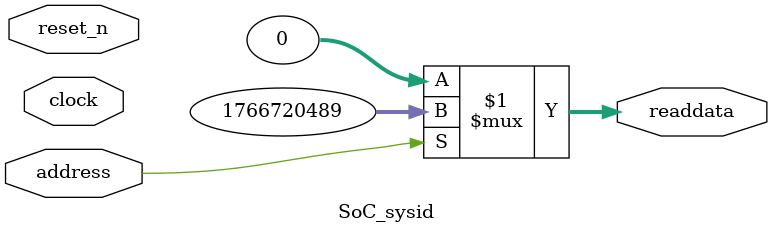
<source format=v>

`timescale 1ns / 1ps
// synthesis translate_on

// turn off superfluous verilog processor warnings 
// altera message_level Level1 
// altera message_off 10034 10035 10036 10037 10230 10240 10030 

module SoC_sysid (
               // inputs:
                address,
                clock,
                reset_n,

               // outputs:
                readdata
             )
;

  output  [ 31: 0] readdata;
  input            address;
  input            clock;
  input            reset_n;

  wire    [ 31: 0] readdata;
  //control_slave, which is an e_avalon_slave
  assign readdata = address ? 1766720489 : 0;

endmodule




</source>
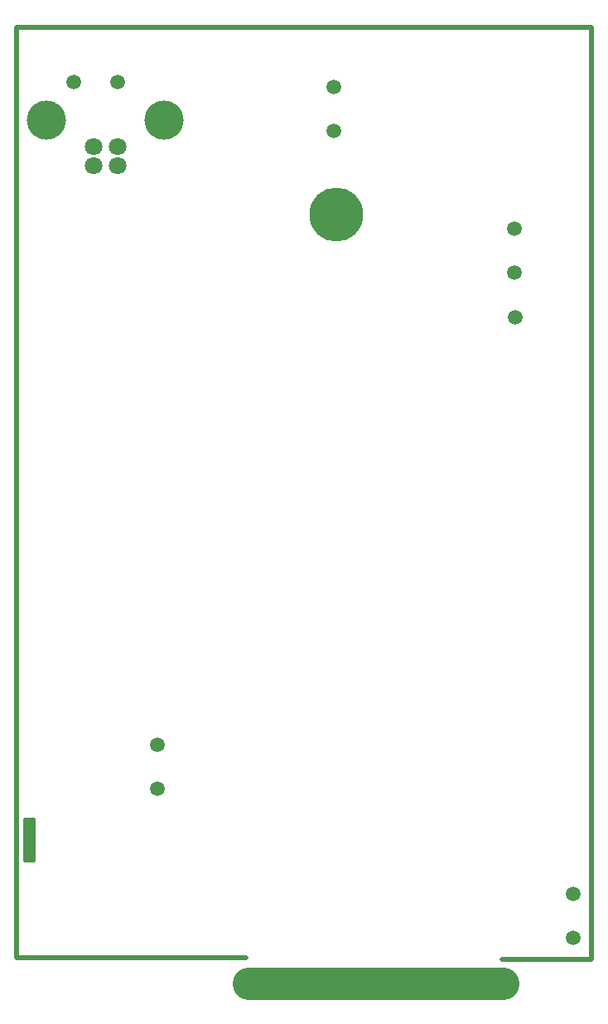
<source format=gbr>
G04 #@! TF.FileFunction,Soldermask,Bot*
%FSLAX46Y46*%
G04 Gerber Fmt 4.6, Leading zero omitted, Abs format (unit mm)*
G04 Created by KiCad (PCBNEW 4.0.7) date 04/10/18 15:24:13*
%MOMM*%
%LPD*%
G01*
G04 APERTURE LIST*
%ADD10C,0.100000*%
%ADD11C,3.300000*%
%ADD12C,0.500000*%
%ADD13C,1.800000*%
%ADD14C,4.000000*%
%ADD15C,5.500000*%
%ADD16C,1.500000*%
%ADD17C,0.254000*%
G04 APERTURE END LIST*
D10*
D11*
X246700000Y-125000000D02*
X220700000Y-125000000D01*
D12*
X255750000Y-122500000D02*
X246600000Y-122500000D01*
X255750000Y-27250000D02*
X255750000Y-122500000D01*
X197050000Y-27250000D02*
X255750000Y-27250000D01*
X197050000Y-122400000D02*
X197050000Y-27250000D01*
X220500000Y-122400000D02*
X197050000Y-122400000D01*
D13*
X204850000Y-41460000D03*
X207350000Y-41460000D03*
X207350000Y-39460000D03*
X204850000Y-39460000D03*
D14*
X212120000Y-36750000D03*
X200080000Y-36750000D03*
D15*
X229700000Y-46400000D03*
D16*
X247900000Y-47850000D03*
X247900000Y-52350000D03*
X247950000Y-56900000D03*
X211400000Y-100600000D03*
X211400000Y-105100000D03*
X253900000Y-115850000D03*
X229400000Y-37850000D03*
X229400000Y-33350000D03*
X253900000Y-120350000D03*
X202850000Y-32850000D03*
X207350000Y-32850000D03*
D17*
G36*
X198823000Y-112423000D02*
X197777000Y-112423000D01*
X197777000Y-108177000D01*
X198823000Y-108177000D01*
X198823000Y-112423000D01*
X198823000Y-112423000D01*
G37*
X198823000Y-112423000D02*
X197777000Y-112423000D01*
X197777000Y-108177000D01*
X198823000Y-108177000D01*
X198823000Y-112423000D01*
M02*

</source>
——
**About this exercise:**
Looking at the records above, return exactly the lines from the line with "X207350000Y-39460000D03*" to the line with "X229400000Y-33350000D03*", both ends included.

**Solved problem:**
X207350000Y-39460000D03*
X204850000Y-39460000D03*
D14*
X212120000Y-36750000D03*
X200080000Y-36750000D03*
D15*
X229700000Y-46400000D03*
D16*
X247900000Y-47850000D03*
X247900000Y-52350000D03*
X247950000Y-56900000D03*
X211400000Y-100600000D03*
X211400000Y-105100000D03*
X253900000Y-115850000D03*
X229400000Y-37850000D03*
X229400000Y-33350000D03*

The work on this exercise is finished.